Given request – Give these lines again with "pose" changed to "camera" everywhere in the records, and leave everything else unchanged.

Source data –
------------------------------------------------------------------------
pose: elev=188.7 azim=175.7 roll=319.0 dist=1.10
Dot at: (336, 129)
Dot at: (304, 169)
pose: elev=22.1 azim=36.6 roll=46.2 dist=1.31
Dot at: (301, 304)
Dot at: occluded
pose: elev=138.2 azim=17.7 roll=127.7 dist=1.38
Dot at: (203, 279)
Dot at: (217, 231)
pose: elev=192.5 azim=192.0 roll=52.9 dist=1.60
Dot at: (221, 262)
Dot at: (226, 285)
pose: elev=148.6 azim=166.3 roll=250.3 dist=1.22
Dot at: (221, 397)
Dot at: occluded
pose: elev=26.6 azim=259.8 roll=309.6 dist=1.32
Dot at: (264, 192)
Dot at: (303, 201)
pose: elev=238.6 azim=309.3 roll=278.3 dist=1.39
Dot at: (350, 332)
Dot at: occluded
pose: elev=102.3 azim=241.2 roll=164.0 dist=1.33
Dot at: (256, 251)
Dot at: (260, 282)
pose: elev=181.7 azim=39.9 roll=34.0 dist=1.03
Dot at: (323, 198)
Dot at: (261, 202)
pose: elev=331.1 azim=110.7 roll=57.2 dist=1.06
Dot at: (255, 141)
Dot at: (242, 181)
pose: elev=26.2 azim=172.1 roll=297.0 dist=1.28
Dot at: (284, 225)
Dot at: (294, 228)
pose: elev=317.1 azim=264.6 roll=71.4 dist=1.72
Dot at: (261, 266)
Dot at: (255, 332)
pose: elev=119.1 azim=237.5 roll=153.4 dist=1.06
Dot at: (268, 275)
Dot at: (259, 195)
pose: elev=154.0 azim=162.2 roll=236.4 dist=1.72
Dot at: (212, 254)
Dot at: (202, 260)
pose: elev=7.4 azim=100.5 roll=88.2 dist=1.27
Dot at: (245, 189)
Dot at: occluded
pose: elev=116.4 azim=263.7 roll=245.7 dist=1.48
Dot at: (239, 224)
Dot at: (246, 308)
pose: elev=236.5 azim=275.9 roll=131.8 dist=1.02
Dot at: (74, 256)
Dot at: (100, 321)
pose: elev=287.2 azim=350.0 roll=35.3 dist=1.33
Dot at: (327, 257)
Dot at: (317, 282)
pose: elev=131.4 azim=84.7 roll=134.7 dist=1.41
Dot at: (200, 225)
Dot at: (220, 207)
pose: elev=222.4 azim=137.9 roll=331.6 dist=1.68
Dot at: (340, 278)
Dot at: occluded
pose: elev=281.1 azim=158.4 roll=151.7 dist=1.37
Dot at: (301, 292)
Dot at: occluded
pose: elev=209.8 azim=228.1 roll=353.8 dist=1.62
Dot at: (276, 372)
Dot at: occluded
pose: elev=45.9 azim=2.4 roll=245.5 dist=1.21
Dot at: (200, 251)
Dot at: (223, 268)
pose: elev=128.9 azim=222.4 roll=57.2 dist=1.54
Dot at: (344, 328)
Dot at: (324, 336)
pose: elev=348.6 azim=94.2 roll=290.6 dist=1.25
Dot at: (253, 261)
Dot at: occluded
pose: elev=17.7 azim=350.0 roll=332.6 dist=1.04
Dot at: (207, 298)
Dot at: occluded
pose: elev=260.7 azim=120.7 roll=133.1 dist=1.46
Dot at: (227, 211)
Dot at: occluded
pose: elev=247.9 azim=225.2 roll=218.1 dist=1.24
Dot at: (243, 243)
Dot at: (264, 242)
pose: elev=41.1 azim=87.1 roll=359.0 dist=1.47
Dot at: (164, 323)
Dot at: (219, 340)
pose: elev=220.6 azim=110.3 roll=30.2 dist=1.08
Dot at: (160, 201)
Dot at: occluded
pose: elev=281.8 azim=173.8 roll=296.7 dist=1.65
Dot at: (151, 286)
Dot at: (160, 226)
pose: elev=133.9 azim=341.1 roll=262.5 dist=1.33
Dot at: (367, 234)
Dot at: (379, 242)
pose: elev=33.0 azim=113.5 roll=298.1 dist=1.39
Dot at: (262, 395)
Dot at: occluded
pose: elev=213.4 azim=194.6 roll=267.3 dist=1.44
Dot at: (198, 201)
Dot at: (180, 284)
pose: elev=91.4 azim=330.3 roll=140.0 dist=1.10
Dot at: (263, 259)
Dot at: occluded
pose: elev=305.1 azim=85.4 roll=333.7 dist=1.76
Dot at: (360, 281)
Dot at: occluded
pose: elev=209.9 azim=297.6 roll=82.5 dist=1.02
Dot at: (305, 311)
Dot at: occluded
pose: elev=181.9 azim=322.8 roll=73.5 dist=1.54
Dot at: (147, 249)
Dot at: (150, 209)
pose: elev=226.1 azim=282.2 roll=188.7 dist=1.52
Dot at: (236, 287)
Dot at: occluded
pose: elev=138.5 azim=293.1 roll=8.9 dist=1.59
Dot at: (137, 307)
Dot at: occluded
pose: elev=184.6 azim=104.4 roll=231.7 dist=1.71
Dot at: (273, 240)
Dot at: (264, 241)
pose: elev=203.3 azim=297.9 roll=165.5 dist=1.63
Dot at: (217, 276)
------------------------------------------------------------------------
Task response –
camera: elev=188.7 azim=175.7 roll=319.0 dist=1.10
Dot at: (336, 129)
Dot at: (304, 169)
camera: elev=22.1 azim=36.6 roll=46.2 dist=1.31
Dot at: (301, 304)
Dot at: occluded
camera: elev=138.2 azim=17.7 roll=127.7 dist=1.38
Dot at: (203, 279)
Dot at: (217, 231)
camera: elev=192.5 azim=192.0 roll=52.9 dist=1.60
Dot at: (221, 262)
Dot at: (226, 285)
camera: elev=148.6 azim=166.3 roll=250.3 dist=1.22
Dot at: (221, 397)
Dot at: occluded
camera: elev=26.6 azim=259.8 roll=309.6 dist=1.32
Dot at: (264, 192)
Dot at: (303, 201)
camera: elev=238.6 azim=309.3 roll=278.3 dist=1.39
Dot at: (350, 332)
Dot at: occluded
camera: elev=102.3 azim=241.2 roll=164.0 dist=1.33
Dot at: (256, 251)
Dot at: (260, 282)
camera: elev=181.7 azim=39.9 roll=34.0 dist=1.03
Dot at: (323, 198)
Dot at: (261, 202)
camera: elev=331.1 azim=110.7 roll=57.2 dist=1.06
Dot at: (255, 141)
Dot at: (242, 181)
camera: elev=26.2 azim=172.1 roll=297.0 dist=1.28
Dot at: (284, 225)
Dot at: (294, 228)
camera: elev=317.1 azim=264.6 roll=71.4 dist=1.72
Dot at: (261, 266)
Dot at: (255, 332)
camera: elev=119.1 azim=237.5 roll=153.4 dist=1.06
Dot at: (268, 275)
Dot at: (259, 195)
camera: elev=154.0 azim=162.2 roll=236.4 dist=1.72
Dot at: (212, 254)
Dot at: (202, 260)
camera: elev=7.4 azim=100.5 roll=88.2 dist=1.27
Dot at: (245, 189)
Dot at: occluded
camera: elev=116.4 azim=263.7 roll=245.7 dist=1.48
Dot at: (239, 224)
Dot at: (246, 308)
camera: elev=236.5 azim=275.9 roll=131.8 dist=1.02
Dot at: (74, 256)
Dot at: (100, 321)
camera: elev=287.2 azim=350.0 roll=35.3 dist=1.33
Dot at: (327, 257)
Dot at: (317, 282)
camera: elev=131.4 azim=84.7 roll=134.7 dist=1.41
Dot at: (200, 225)
Dot at: (220, 207)
camera: elev=222.4 azim=137.9 roll=331.6 dist=1.68
Dot at: (340, 278)
Dot at: occluded
camera: elev=281.1 azim=158.4 roll=151.7 dist=1.37
Dot at: (301, 292)
Dot at: occluded
camera: elev=209.8 azim=228.1 roll=353.8 dist=1.62
Dot at: (276, 372)
Dot at: occluded
camera: elev=45.9 azim=2.4 roll=245.5 dist=1.21
Dot at: (200, 251)
Dot at: (223, 268)
camera: elev=128.9 azim=222.4 roll=57.2 dist=1.54
Dot at: (344, 328)
Dot at: (324, 336)
camera: elev=348.6 azim=94.2 roll=290.6 dist=1.25
Dot at: (253, 261)
Dot at: occluded
camera: elev=17.7 azim=350.0 roll=332.6 dist=1.04
Dot at: (207, 298)
Dot at: occluded
camera: elev=260.7 azim=120.7 roll=133.1 dist=1.46
Dot at: (227, 211)
Dot at: occluded
camera: elev=247.9 azim=225.2 roll=218.1 dist=1.24
Dot at: (243, 243)
Dot at: (264, 242)
camera: elev=41.1 azim=87.1 roll=359.0 dist=1.47
Dot at: (164, 323)
Dot at: (219, 340)
camera: elev=220.6 azim=110.3 roll=30.2 dist=1.08
Dot at: (160, 201)
Dot at: occluded
camera: elev=281.8 azim=173.8 roll=296.7 dist=1.65
Dot at: (151, 286)
Dot at: (160, 226)
camera: elev=133.9 azim=341.1 roll=262.5 dist=1.33
Dot at: (367, 234)
Dot at: (379, 242)
camera: elev=33.0 azim=113.5 roll=298.1 dist=1.39
Dot at: (262, 395)
Dot at: occluded
camera: elev=213.4 azim=194.6 roll=267.3 dist=1.44
Dot at: (198, 201)
Dot at: (180, 284)
camera: elev=91.4 azim=330.3 roll=140.0 dist=1.10
Dot at: (263, 259)
Dot at: occluded
camera: elev=305.1 azim=85.4 roll=333.7 dist=1.76
Dot at: (360, 281)
Dot at: occluded
camera: elev=209.9 azim=297.6 roll=82.5 dist=1.02
Dot at: (305, 311)
Dot at: occluded
camera: elev=181.9 azim=322.8 roll=73.5 dist=1.54
Dot at: (147, 249)
Dot at: (150, 209)
camera: elev=226.1 azim=282.2 roll=188.7 dist=1.52
Dot at: (236, 287)
Dot at: occluded
camera: elev=138.5 azim=293.1 roll=8.9 dist=1.59
Dot at: (137, 307)
Dot at: occluded
camera: elev=184.6 azim=104.4 roll=231.7 dist=1.71
Dot at: (273, 240)
Dot at: (264, 241)
camera: elev=203.3 azim=297.9 roll=165.5 dist=1.63
Dot at: (217, 276)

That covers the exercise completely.